### Source text of formatted documents
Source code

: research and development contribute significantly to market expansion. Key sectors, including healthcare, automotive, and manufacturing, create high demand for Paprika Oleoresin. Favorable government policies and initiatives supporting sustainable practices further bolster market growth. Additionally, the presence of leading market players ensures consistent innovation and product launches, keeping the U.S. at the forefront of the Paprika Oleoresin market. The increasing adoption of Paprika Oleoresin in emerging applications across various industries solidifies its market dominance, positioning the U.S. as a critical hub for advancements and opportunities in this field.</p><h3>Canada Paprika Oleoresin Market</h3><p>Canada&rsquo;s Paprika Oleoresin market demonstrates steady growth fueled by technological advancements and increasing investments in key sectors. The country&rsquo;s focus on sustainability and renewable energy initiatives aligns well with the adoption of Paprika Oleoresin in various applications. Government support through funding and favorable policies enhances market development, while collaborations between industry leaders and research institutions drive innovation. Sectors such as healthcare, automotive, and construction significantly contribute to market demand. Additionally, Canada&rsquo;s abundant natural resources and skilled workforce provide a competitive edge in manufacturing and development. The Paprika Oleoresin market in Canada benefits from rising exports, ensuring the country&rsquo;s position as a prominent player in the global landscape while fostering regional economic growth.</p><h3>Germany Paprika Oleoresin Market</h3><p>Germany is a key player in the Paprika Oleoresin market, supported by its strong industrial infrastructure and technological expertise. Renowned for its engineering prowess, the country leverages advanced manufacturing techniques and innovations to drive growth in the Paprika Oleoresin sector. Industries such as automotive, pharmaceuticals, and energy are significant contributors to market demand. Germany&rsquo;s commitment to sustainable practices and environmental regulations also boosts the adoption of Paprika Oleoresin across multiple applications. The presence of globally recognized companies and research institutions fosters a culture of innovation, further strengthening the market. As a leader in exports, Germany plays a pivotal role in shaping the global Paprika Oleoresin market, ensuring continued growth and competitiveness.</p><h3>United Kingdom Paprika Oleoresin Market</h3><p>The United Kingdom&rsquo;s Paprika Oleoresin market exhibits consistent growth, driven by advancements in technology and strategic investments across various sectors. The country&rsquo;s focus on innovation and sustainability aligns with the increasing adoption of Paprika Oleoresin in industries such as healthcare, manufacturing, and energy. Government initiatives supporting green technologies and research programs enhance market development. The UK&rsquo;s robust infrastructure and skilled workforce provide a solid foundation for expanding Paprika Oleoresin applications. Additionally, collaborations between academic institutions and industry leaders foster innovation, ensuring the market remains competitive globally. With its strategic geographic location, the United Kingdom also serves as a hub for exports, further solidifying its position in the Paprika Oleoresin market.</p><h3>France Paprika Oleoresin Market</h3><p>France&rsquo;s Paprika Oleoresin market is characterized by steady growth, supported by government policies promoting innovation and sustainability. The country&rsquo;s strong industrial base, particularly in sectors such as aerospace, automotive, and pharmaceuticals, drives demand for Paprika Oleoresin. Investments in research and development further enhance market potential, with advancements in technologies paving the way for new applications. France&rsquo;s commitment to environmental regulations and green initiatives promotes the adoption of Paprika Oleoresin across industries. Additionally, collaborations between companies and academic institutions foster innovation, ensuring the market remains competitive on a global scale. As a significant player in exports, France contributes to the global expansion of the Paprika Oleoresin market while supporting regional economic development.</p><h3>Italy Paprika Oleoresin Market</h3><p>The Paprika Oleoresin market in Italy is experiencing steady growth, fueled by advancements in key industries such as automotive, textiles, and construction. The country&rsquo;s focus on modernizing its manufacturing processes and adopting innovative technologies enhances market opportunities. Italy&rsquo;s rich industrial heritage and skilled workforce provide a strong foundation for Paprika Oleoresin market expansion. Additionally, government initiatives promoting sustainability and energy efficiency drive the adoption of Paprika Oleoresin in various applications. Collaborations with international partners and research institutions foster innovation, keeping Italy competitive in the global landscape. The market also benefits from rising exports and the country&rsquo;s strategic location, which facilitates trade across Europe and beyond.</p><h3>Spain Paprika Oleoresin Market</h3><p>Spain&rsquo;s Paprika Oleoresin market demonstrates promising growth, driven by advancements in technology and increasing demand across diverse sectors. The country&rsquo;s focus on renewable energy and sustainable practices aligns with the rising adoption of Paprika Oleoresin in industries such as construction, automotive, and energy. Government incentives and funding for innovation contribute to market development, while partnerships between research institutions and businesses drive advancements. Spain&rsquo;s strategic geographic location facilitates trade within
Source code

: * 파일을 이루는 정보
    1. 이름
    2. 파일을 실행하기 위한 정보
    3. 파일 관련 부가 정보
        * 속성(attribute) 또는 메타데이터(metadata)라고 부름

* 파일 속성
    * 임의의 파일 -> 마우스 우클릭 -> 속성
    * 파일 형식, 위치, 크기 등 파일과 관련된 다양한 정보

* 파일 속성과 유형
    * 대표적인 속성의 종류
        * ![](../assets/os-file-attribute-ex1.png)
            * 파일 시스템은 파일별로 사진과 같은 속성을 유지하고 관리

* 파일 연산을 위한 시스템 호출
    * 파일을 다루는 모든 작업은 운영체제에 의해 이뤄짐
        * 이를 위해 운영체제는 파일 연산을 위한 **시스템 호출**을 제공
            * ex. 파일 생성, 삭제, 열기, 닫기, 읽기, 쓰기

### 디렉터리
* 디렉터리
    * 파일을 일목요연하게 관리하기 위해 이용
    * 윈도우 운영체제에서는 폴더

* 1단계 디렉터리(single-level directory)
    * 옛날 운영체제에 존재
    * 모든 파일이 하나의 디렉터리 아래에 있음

### WHAT THIS TASK INVOLVES
Copy out all of the data above line for line, without changing any character.

### TASK OUTPUT
Source code

: research and development contribute significantly to market expansion. Key sectors, including healthcare, automotive, and manufacturing, create high demand for Paprika Oleoresin. Favorable government policies and initiatives supporting sustainable practices further bolster market growth. Additionally, the presence of leading market players ensures consistent innovation and product launches, keeping the U.S. at the forefront of the Paprika Oleoresin market. The increasing adoption of Paprika Oleoresin in emerging applications across various industries solidifies its market dominance, positioning the U.S. as a critical hub for advancements and opportunities in this field.</p><h3>Canada Paprika Oleoresin Market</h3><p>Canada&rsquo;s Paprika Oleoresin market demonstrates steady growth fueled by technological advancements and increasing investments in key sectors. The country&rsquo;s focus on sustainability and renewable energy initiatives aligns well with the adoption of Paprika Oleoresin in various applications. Government support through funding and favorable policies enhances market development, while collaborations between industry leaders and research institutions drive innovation. Sectors such as healthcare, automotive, and construction significantly contribute to market demand. Additionally, Canada&rsquo;s abundant natural resources and skilled workforce provide a competitive edge in manufacturing and development. The Paprika Oleoresin market in Canada benefits from rising exports, ensuring the country&rsquo;s position as a prominent player in the global landscape while fostering regional economic growth.</p><h3>Germany Paprika Oleoresin Market</h3><p>Germany is a key player in the Paprika Oleoresin market, supported by its strong industrial infrastructure and technological expertise. Renowned for its engineering prowess, the country leverages advanced manufacturing techniques and innovations to drive growth in the Paprika Oleoresin sector. Industries such as automotive, pharmaceuticals, and energy are significant contributors to market demand. Germany&rsquo;s commitment to sustainable practices and environmental regulations also boosts the adoption of Paprika Oleoresin across multiple applications. The presence of globally recognized companies and research institutions fosters a culture of innovation, further strengthening the market. As a leader in exports, Germany plays a pivotal role in shaping the global Paprika Oleoresin market, ensuring continued growth and competitiveness.</p><h3>United Kingdom Paprika Oleoresin Market</h3><p>The United Kingdom&rsquo;s Paprika Oleoresin market exhibits consistent growth, driven by advancements in technology and strategic investments across various sectors. The country&rsquo;s focus on innovation and sustainability aligns with the increasing adoption of Paprika Oleoresin in industries such as healthcare, manufacturing, and energy. Government initiatives supporting green technologies and research programs enhance market development. The UK&rsquo;s robust infrastructure and skilled workforce provide a solid foundation for expanding Paprika Oleoresin applications. Additionally, collaborations between academic institutions and industry leaders foster innovation, ensuring the market remains competitive globally. With its strategic geographic location, the United Kingdom also serves as a hub for exports, further solidifying its position in the Paprika Oleoresin market.</p><h3>France Paprika Oleoresin Market</h3><p>France&rsquo;s Paprika Oleoresin market is characterized by steady growth, supported by government policies promoting innovation and sustainability. The country&rsquo;s strong industrial base, particularly in sectors such as aerospace, automotive, and pharmaceuticals, drives demand for Paprika Oleoresin. Investments in research and development further enhance market potential, with advancements in technologies paving the way for new applications. France&rsquo;s commitment to environmental regulations and green initiatives promotes the adoption of Paprika Oleoresin across industries. Additionally, collaborations between companies and academic institutions foster innovation, ensuring the market remains competitive on a global scale. As a significant player in exports, France contributes to the global expansion of the Paprika Oleoresin market while supporting regional economic development.</p><h3>Italy Paprika Oleoresin Market</h3><p>The Paprika Oleoresin market in Italy is experiencing steady growth, fueled by advancements in key industries such as automotive, textiles, and construction. The country&rsquo;s focus on modernizing its manufacturing processes and adopting innovative technologies enhances market opportunities. Italy&rsquo;s rich industrial heritage and skilled workforce provide a strong foundation for Paprika Oleoresin market expansion. Additionally, government initiatives promoting sustainability and energy efficiency drive the adoption of Paprika Oleoresin in various applications. Collaborations with international partners and research institutions foster innovation, keeping Italy competitive in the global landscape. The market also benefits from rising exports and the country&rsquo;s strategic location, which facilitates trade across Europe and beyond.</p><h3>Spain Paprika Oleoresin Market</h3><p>Spain&rsquo;s Paprika Oleoresin market demonstrates promising growth, driven by advancements in technology and increasing demand across diverse sectors. The country&rsquo;s focus on renewable energy and sustainable practices aligns with the rising adoption of Paprika Oleoresin in industries such as construction, automotive, and energy. Government incentives and funding for innovation contribute to market development, while partnerships between research institutions and businesses drive advancements. Spain&rsquo;s strategic geographic location facilitates trade within
Source code

: * 파일을 이루는 정보
    1. 이름
    2. 파일을 실행하기 위한 정보
    3. 파일 관련 부가 정보
        * 속성(attribute) 또는 메타데이터(metadata)라고 부름

* 파일 속성
    * 임의의 파일 -> 마우스 우클릭 -> 속성
    * 파일 형식, 위치, 크기 등 파일과 관련된 다양한 정보

* 파일 속성과 유형
    * 대표적인 속성의 종류
        * ![](../assets/os-file-attribute-ex1.png)
            * 파일 시스템은 파일별로 사진과 같은 속성을 유지하고 관리

* 파일 연산을 위한 시스템 호출
    * 파일을 다루는 모든 작업은 운영체제에 의해 이뤄짐
        * 이를 위해 운영체제는 파일 연산을 위한 **시스템 호출**을 제공
            * ex. 파일 생성, 삭제, 열기, 닫기, 읽기, 쓰기

### 디렉터리
* 디렉터리
    * 파일을 일목요연하게 관리하기 위해 이용
    * 윈도우 운영체제에서는 폴더

* 1단계 디렉터리(single-level directory)
    * 옛날 운영체제에 존재
    * 모든 파일이 하나의 디렉터리 아래에 있음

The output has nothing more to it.